In quantum mechanics no less than any other aspect of physics, the Simple Harmonic Oscillator is an extremely important system. In quantum mechanics, though, it leads to the 'zero-point energy', a common source of confusion among novices (and back when quantum mechanics was new, everyone was a novice).
The potential of the SHO is ω²x²/2 + V, where V is the minimum of the potential, and ω is the angular frequency associated with the oscillator. Note that though V is most often set to 0, this is merely a convention, and the value put here does not change any observable aspect of the system (this property is called Gauge Symmetry).
Just as with any other potential, the set of energy eigenstates (i.e. special states with precisely defined energy) of this potential spans the space of wavefunctions (i.e. states in general). That is to say, any conceivable state of the SHO can be expressed as a linear combination of states with definite known energies.

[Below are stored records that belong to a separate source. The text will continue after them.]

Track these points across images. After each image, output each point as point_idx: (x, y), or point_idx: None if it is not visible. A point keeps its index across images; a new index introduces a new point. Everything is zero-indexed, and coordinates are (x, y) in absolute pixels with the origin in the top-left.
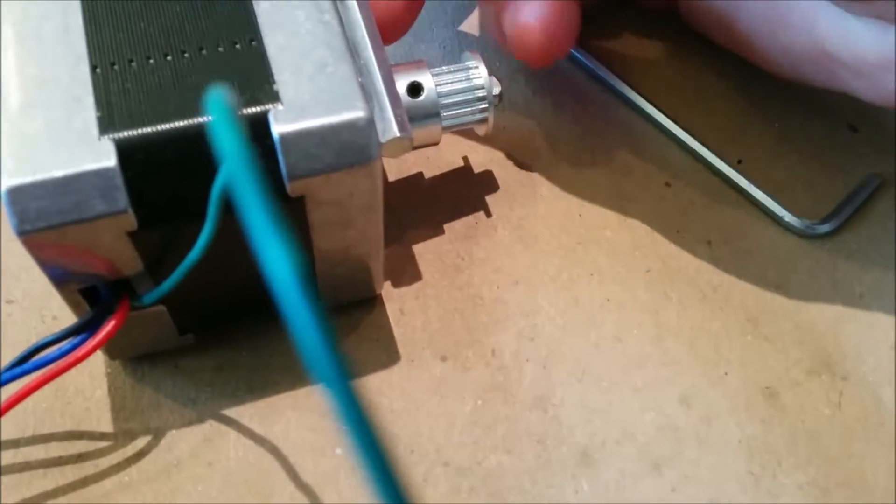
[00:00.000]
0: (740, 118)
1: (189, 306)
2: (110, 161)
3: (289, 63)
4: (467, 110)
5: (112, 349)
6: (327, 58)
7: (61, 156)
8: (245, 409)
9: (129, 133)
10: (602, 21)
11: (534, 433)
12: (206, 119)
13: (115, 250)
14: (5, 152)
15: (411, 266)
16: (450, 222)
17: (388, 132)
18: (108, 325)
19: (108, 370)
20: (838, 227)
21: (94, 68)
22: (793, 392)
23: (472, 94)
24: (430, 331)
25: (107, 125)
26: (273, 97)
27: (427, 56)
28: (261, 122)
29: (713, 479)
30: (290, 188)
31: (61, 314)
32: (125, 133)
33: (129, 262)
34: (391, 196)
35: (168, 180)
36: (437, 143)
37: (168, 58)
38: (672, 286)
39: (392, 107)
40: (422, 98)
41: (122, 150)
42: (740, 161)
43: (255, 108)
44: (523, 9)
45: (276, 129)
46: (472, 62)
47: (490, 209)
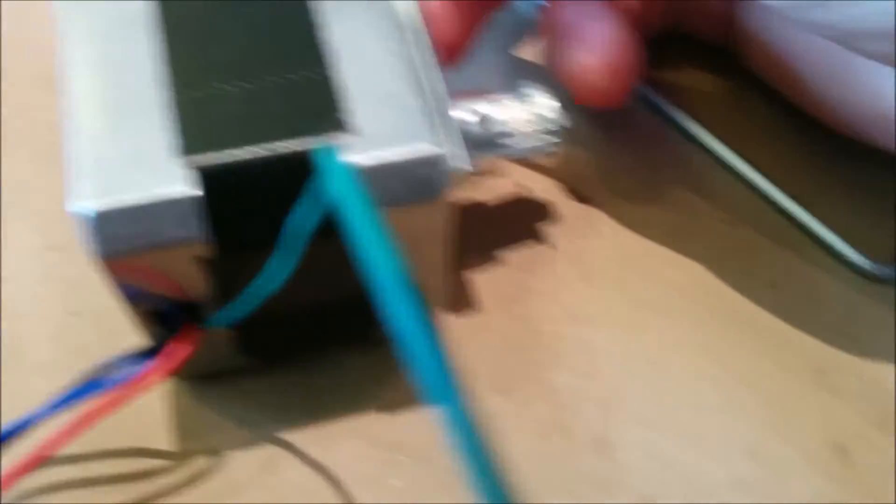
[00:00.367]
0: (805, 156)
1: (255, 331)
2: (188, 188)
3: (360, 94)
4: (529, 140)
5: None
6: (398, 89)
7: (141, 181)
8: (304, 435)
9: (207, 160)
10: (662, 52)
11: (595, 477)
12: (279, 146)
13: (188, 275)
14: (85, 175)
15: (467, 295)
16: (508, 252)
17: (448, 163)
18: (179, 350)
19: (172, 388)
20: None
21: (172, 92)
22: (864, 449)
23: (534, 125)
24: (486, 363)
25: (185, 151)
26: (345, 128)
27: (486, 80)
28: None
29: None
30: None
31: (124, 329)
32: (203, 160)
33: (200, 287)
34: None
35: (243, 209)
36: (495, 172)
37: (243, 83)
38: (737, 330)
39: (452, 136)
40: (485, 129)
41: (201, 176)
42: (804, 199)
43: (327, 139)
44: (584, 46)
45: (347, 161)
46: (536, 91)
47: (549, 241)
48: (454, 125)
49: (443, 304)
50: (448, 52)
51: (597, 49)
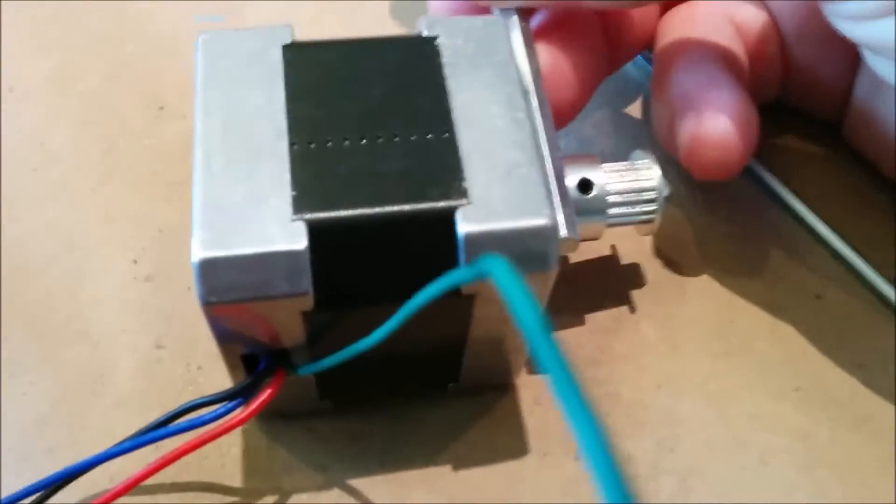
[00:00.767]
0: None
1: (337, 378)
2: (301, 244)
3: (480, 160)
4: (635, 210)
5: None
6: (518, 158)
7: (255, 232)
8: (375, 483)
9: (321, 216)
10: (767, 122)
11: None
12: (395, 208)
13: (286, 325)
14: (202, 220)
15: None
16: (592, 313)
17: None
18: (265, 394)
19: (246, 427)
20: None
21: (292, 144)
22: None
23: (641, 196)
24: (564, 425)
25: (300, 206)
26: (462, 194)
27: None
28: (447, 218)
29: None
30: (465, 288)
31: (207, 364)
32: (317, 216)
33: (295, 336)
34: None
35: (352, 267)
36: (598, 238)
37: (363, 141)
38: (823, 410)
39: (562, 204)
40: (591, 196)
41: (313, 233)
42: None
43: (443, 203)
44: (705, 121)
45: (462, 227)
46: (646, 161)
47: (635, 303)
48: (569, 196)
49: (523, 362)
50: (560, 115)
51: (720, 122)
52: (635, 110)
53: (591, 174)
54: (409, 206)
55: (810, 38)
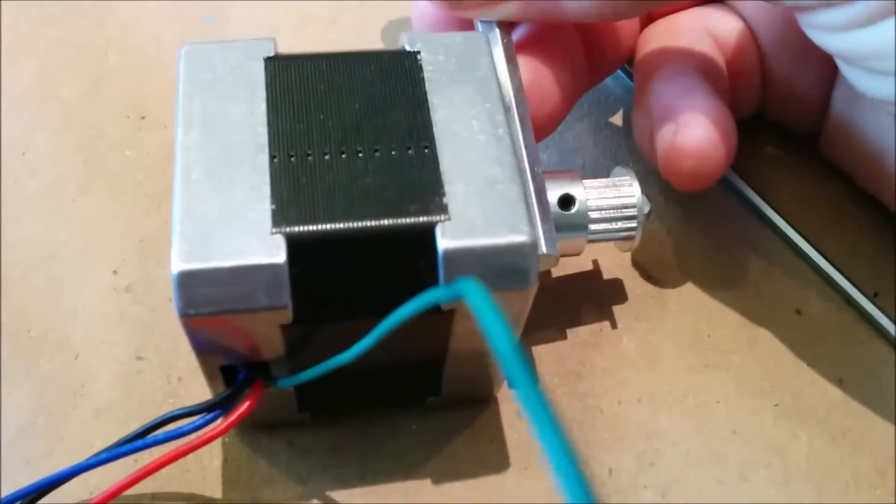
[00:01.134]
0: (879, 248)
1: (316, 391)
2: (279, 257)
3: (460, 176)
4: (615, 227)
5: None
6: (498, 175)
7: (234, 246)
8: (354, 495)
9: (300, 229)
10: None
11: None
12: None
13: (265, 338)
14: (181, 232)
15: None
16: (573, 326)
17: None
18: (243, 406)
19: (226, 440)
20: None
21: (272, 158)
22: None
23: (621, 212)
24: None
25: (279, 219)
26: (442, 209)
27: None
28: (427, 234)
29: None
30: (444, 304)
31: (187, 376)
32: (296, 229)
33: (274, 349)
34: None
35: (331, 281)
36: (579, 254)
37: (343, 155)
38: (801, 425)
39: (542, 221)
40: (572, 211)
41: (292, 246)
42: (876, 294)
43: (423, 218)
44: (683, 130)
45: (442, 243)
46: (626, 178)
47: (615, 317)
48: (549, 212)
49: (503, 379)
50: (541, 128)
51: (696, 131)
52: (615, 123)
53: (572, 190)
54: (389, 221)
55: (788, 50)
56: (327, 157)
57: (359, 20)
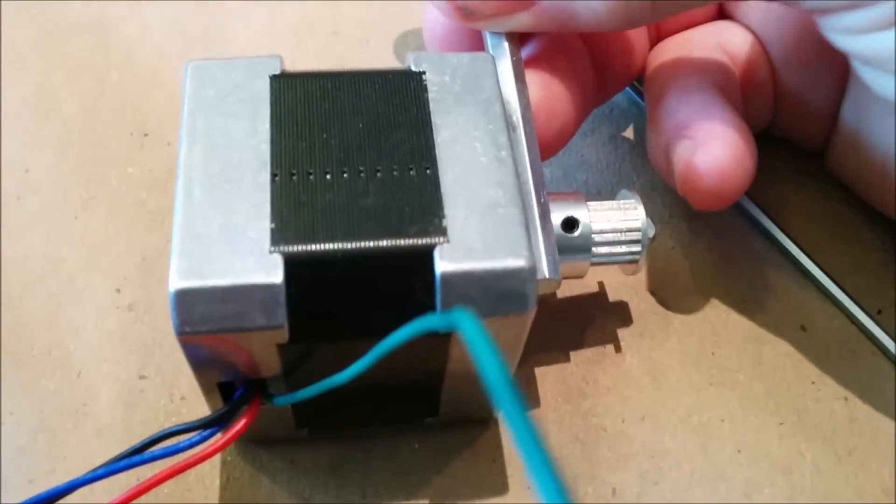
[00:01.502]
0: (883, 267)
1: (314, 408)
2: (277, 277)
3: (460, 198)
4: (619, 250)
5: None
6: (499, 198)
7: (232, 264)
8: None
9: (298, 249)
10: None
11: None
12: (373, 244)
13: (261, 357)
14: (180, 250)
15: (533, 387)
16: (577, 344)
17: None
18: (241, 423)
19: (228, 458)
20: None
21: (274, 176)
22: None
23: (626, 236)
24: None
25: (278, 238)
26: (441, 232)
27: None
28: (425, 256)
29: None
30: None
31: (190, 395)
32: (294, 248)
33: (271, 367)
34: None
35: (328, 301)
36: (582, 277)
37: (345, 175)
38: (806, 443)
39: (545, 244)
40: (575, 234)
41: (290, 266)
42: (880, 311)
43: (422, 240)
44: (701, 149)
45: (440, 266)
46: (631, 201)
47: (619, 335)
48: (552, 235)
49: None
50: (548, 146)
51: (714, 150)
52: (619, 137)
53: (577, 212)
54: (387, 243)
55: (799, 64)
56: (329, 176)
57: (361, 33)
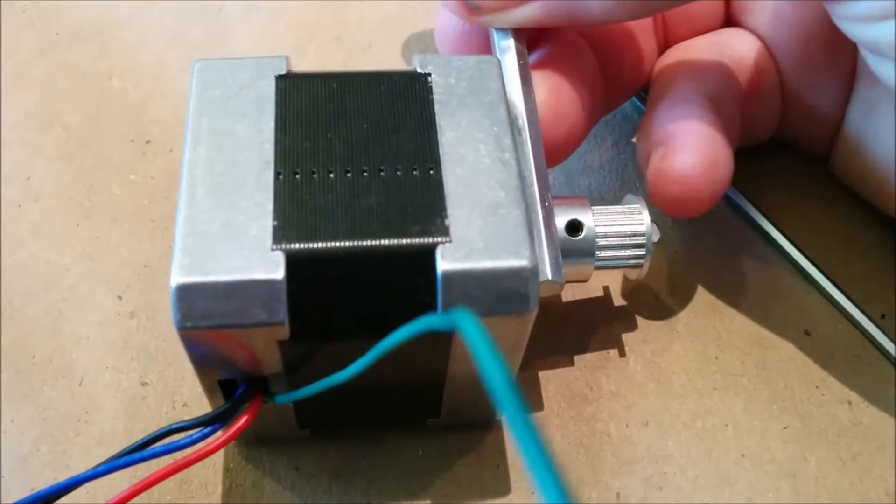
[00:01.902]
0: (887, 272)
1: (315, 408)
2: (278, 273)
3: (463, 198)
4: (623, 254)
5: None
6: (502, 199)
7: (233, 261)
8: None
9: (300, 247)
10: (751, 157)
11: None
12: (375, 242)
13: (262, 354)
14: (182, 246)
15: (536, 392)
16: (581, 349)
17: (540, 273)
18: (241, 421)
19: (231, 465)
20: None
21: (277, 175)
22: None
23: (630, 240)
24: None
25: (280, 236)
26: (443, 231)
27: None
28: (427, 255)
29: None
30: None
31: (192, 401)
32: (296, 246)
33: (271, 364)
34: None
35: (329, 299)
36: (586, 280)
37: (348, 174)
38: (810, 448)
39: (548, 247)
40: (580, 238)
41: (291, 263)
42: (884, 316)
43: (424, 240)
44: (669, 157)
45: (442, 265)
46: (636, 206)
47: (623, 340)
48: (556, 237)
49: None
50: (555, 152)
51: (683, 159)
52: (623, 143)
53: (581, 216)
54: (389, 241)
55: (806, 68)
56: (332, 175)
57: (363, 39)
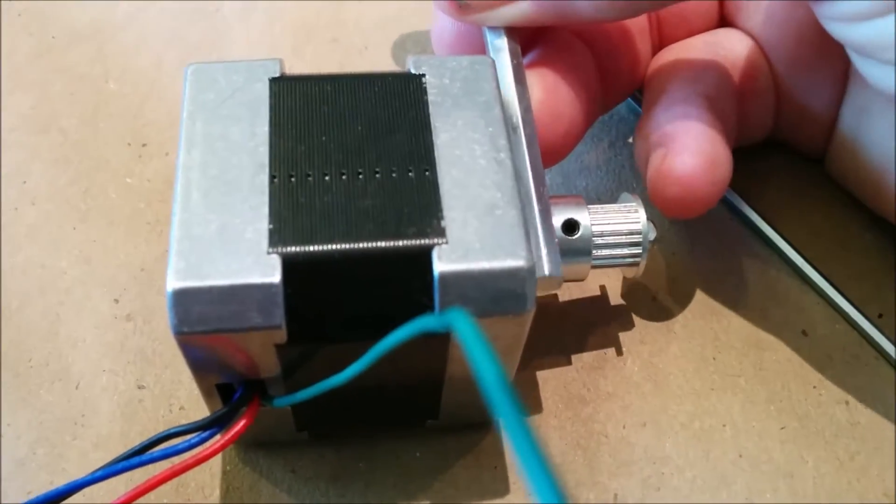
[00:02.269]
0: (883, 272)
1: (313, 411)
2: (275, 277)
3: (459, 199)
4: (620, 252)
5: None
6: (497, 200)
7: (229, 265)
8: None
9: (296, 250)
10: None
11: None
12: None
13: (260, 357)
14: (177, 251)
15: (534, 392)
16: (578, 350)
17: (538, 269)
18: (239, 424)
19: (228, 468)
20: None
21: (272, 178)
22: None
23: (627, 238)
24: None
25: (276, 239)
26: (439, 233)
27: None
28: (423, 256)
29: None
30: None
31: (189, 405)
32: (292, 249)
33: (269, 368)
34: None
35: (326, 301)
36: (583, 279)
37: (343, 176)
38: (808, 448)
39: (546, 243)
40: (576, 237)
41: (287, 266)
42: (881, 316)
43: (420, 242)
44: (669, 158)
45: (438, 266)
46: (632, 204)
47: (620, 341)
48: (553, 233)
49: None
50: (552, 152)
51: (683, 159)
52: (619, 144)
53: (577, 215)
54: (386, 243)
55: (800, 69)
56: (327, 178)
57: (359, 40)
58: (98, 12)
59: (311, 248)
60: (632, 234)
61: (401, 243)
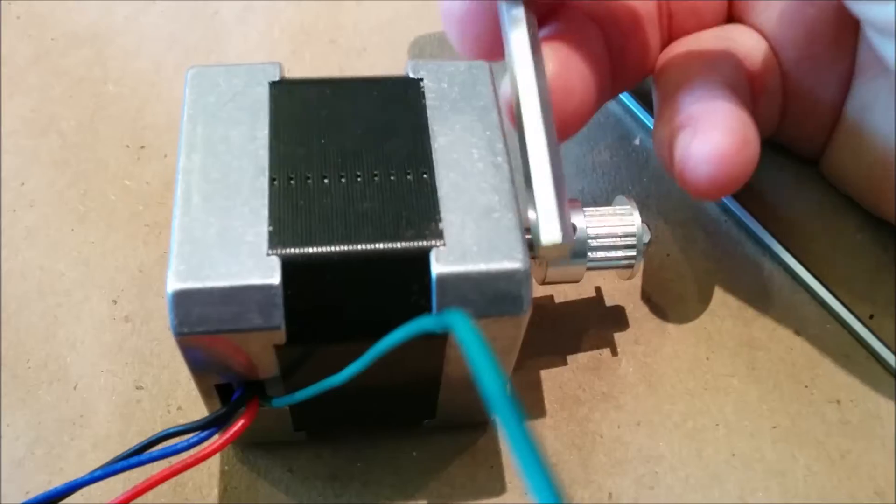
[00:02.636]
0: (875, 273)
1: (311, 411)
2: (274, 278)
3: (457, 203)
4: (615, 255)
5: None
6: (495, 203)
7: (229, 267)
8: None
9: (296, 252)
10: None
11: None
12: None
13: (259, 358)
14: (178, 252)
15: (530, 393)
16: (573, 350)
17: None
18: (238, 425)
19: (226, 468)
20: None
21: (272, 181)
22: None
23: (622, 241)
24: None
25: (276, 241)
26: (437, 235)
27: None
28: (421, 258)
29: None
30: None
31: (187, 405)
32: (291, 251)
33: (268, 368)
34: None
35: (325, 303)
36: (578, 281)
37: (342, 179)
38: (799, 447)
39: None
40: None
41: (287, 268)
42: (872, 317)
43: (418, 244)
44: (700, 136)
45: (436, 268)
46: (627, 207)
47: (615, 341)
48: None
49: None
50: (565, 125)
51: (714, 137)
52: (615, 147)
53: (573, 218)
54: (384, 245)
55: (808, 63)
56: (326, 181)
57: (358, 42)
58: (97, 15)
59: (311, 250)
60: (627, 236)
61: (399, 245)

"So what?" you ask. Well, it turns out that the energy eigenvalues are
En = V + (n + 1/2)ℏω;
where ℏ is Dirac's constant, and each eigenvalue is labelled by n, and n is a nonnegative integer. This means that the minimum energy of the SHO is not the minimum of the potential, V, but V + ℏω/2. This is the zero-point energy.
What does this mean for energy extraction? Nothing. Ab-so-lute-ly nothing. You can't extract this energy, since there is no state with lower energy. Remember what I said about 'any conceivable state' up above. It does have a variety of implications for other things, principally that the mean kinetic energy and potential energy energies are nonzero; but that doesn't mean they can be gotten out without taking apart the oscillator1.
Still, this freaked theoretical physicists out for quite a while, especially when it came time to quantize the electromagnetic field. You see, the electromagnetic field can be expressed as a sum of an infinite number of harmonic oscillators, one for each wavevector (read: frequency and direction). Having the ground state (one with no photons) have not only some energy but actually an infinite amount of energy really bothered them. Now, from a practical point of view, it made no difference, as energy in itself doesn't do anything2, it's only differences in energy. The more pragmatic and less timid theoretical physicists simply chose the arbitrarily-set minimum of the potential, V, not to be 0 but rather be -ℏω/2. Thus, the total ground state energy was 0, and they could go with their business. Eventually, when their predictions ended up correct, the furor died down a bit.
As far as the public was concerned, though, the damage was done. The concept of 'zero-point energy', some energy that was at all points in space, just sitting there with no one using it, had leaked into the collective popular science consciousness. Ever since, we have received claims of 'harnessing the zero-point energy' from people who confuse Energy with Power, or think they've found a new solution of the SHO which has less energy than V + ℏω/2.
Recent experiments with attempts to find regions of negative energy (mentioned in the previous writeup) necessarily use the zero-point energy, but even in that interpretation, nowhere was the zero-point energy of the photon field extracted; merely it was observed to have an effect.
Also note that any bound state has a zero-point energy, but the SHO is the one that gets all the attention. Why? For most other bound states, V is selected so that it is 0 at all points infinitely far away from the points of interest. If the state is truly bound, that means that the energy of the system is less than V at infinity: 0. For example, the zero-point energy of the hydrogen atom is -13.6 eV. A negative zero-point energy is unexciting to the average person, but it's basically the same. The only reason this isn't done for the SHO is because the potential diverges at infinity, so that convention is impossible.
1 this caveat is important. You can extract the ZPE of an oscillator which you made yourself, by relaxing the oscillator in such a fashion as to absorb the energy. But this is just recovering energy you had to put in to make the oscillator in the first place...
2 except in General Relativity. This was one of the more serious problems, except in that we could readily measure that there was a non-infinite energy density at every point in space. In this sense, the 'convenience' solution became a necessity.